(Exercise passage begins)
An incredible gathering of around 150 world leaders took place in Paris last week. Although ostensibly traveling to the French capital to discuss climate change, Western leaders took the opportunity to express solidarity with the French people and pledge determination to defeat ISIS.
Days later another ISIS-inspired act of terror took place in California; the first such attack on American soil. Following these horrors, the West appears to have finally identified the mortal threat posed by fundamentalist Islam, correctly concluding that it can only be defeated by determined force. But the real test will be whether this clarity actually lasts, and if it is applied consistently across the board.
While the West has commendably discovered a resolute spirit regarding ISIS, the same leaders continue to promote an anachronistic, outdated approach when it comes to Israel and the Palestinians. Earlier this week, U.S. Secretary of State John Kerry, appearing at the Saban Forum in Washington rebuked the Israeli leadership for not reaching a peace deal with Mahmoud Abbas, a sentiment repeated the following day by presidential hopeful Hillary Clinton. Mr. Kerry charged that without diplomatic “progress” the Palestinian Authority would collapse, leading to war.
This often-used doomsday scenario flaunted by Mr. Kerry is both a scare tactic and quite simply false. More worrisome though, is the lack of coherence it betrays in dealing with the scourge of Islamist terror. For while in the wake of Paris, the West pledges to strike ISIS with a firm hand, Israelis facing daily Palestinian terror attacks are urged to be diplomatically accommodating. The Israel-Palestinian conflict has never been about territory. It is about radical Islam, now more than ever.
ISIS and their ilk have no actual grievances. There is no single event or policy that fuels Islamist terror. The likes of ISIS, al Qaeda and Hamas are simply opposed to all facets of Western existence. And yet even though the struggle against fundamentalist Islam is so clearly a zero sum game, Western thought demands logical causation.
The argument that terror is merely a response to injustice is hardly new. In the wake of 9/11, World Bank President James D Wolfensohn claimed that the war on terror would only be won when we “come to grips with the problem of poverty and thus the sources of discontent.”
The quest to find a logical motive for terror is a mirage, a dangerous illusion. Too often it portrays an entirely warped picture of the victim as aggressor. How many times have we heard apologists claim that American adventurism, European colonialism or indeed Israeli settlements are the ‘root cause’ of terrorist atrocities? It is apparently we in the West, who are to blame for our own deaths.
And what makes this self-flagellation so dangerous is that it invariably leads to utterly wrong-headed policy. How many times has Israel come under pressure to make concessions, as a supposed antidote to a relentless campaign of Palestinian violence? How else to explain the folly of America and her allies capitulating to a nuclear deal with Iran, the world’s foremost sponsor of Islamist terror? Time and again, the fallacy that conciliatory concessions by the West can stem terror has proven to be wrong.
In fact, recent history tells us that the reality is quite the reverse. Terrorists, like all bullies, thrive on weakness, exploiting even an ounce of appeasement to the fullest. Israel has learned this the hard way, having retreated from territory under its control on three occasions in the name of peace. Each one is now effectively in the grip of Islamist terror.
(Exercise passage ends)
(Supplied records begins)
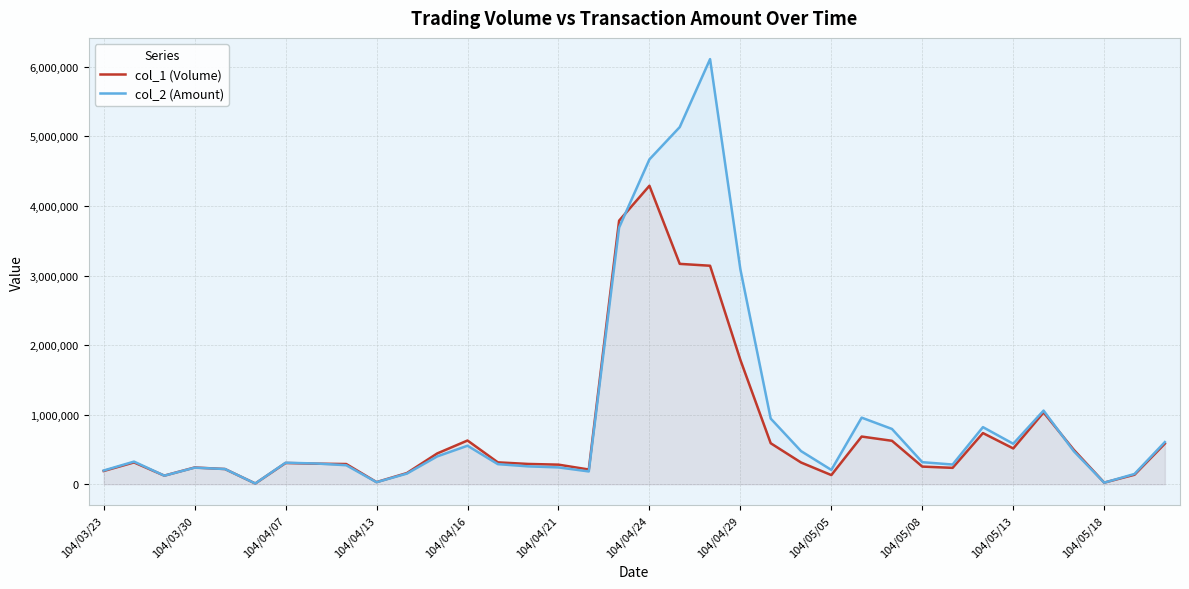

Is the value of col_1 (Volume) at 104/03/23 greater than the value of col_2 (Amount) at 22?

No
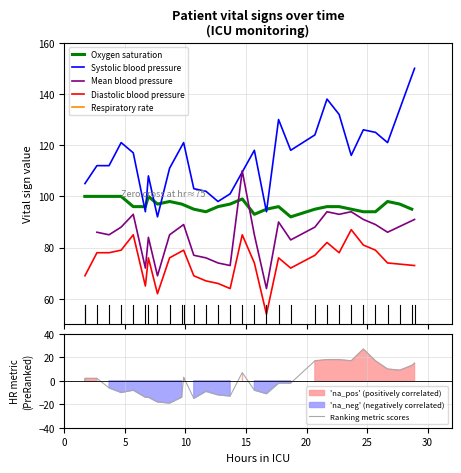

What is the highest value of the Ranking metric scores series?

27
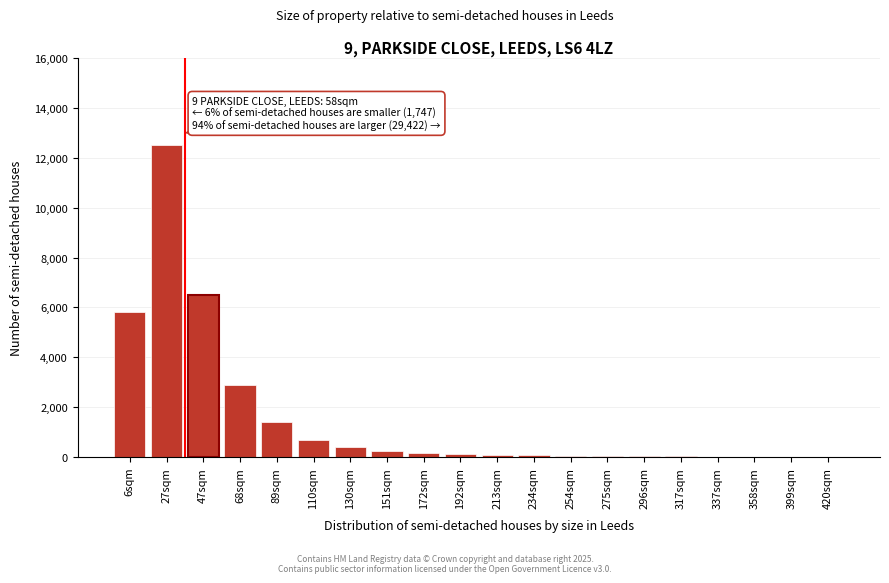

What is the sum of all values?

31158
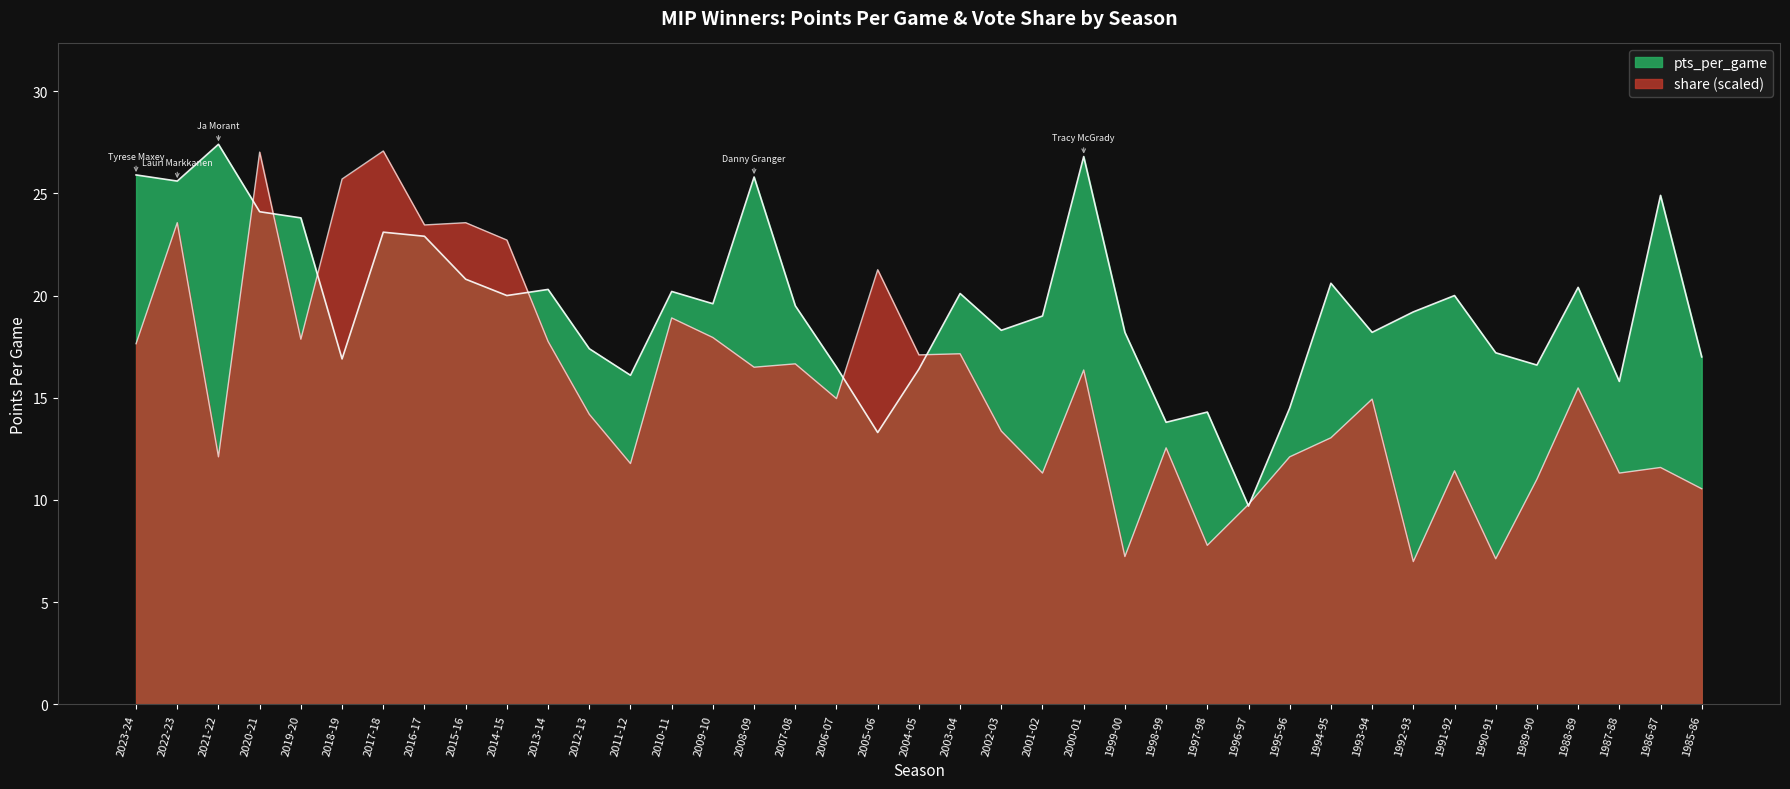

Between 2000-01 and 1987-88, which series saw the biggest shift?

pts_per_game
(Supplied records ends)
Say whether each of these statements agrees with the opinion piece on terror, answering yes or no and quoting the words from the piece that decide it: (a) About 150 world leaders gathered in Paris. (b) The California attack was the second ISIS-inspired attack on American soil. (c) Israel retreated from territory under its control on two occasions. You can do without the records.

=== Output below ===
(a) Yes: "An incredible gathering of around 150 world leaders took place in Paris last week."
(b) No: "the first such attack on American soil."
(c) No: "having retreated from territory under its control on three occasions in the name of peace."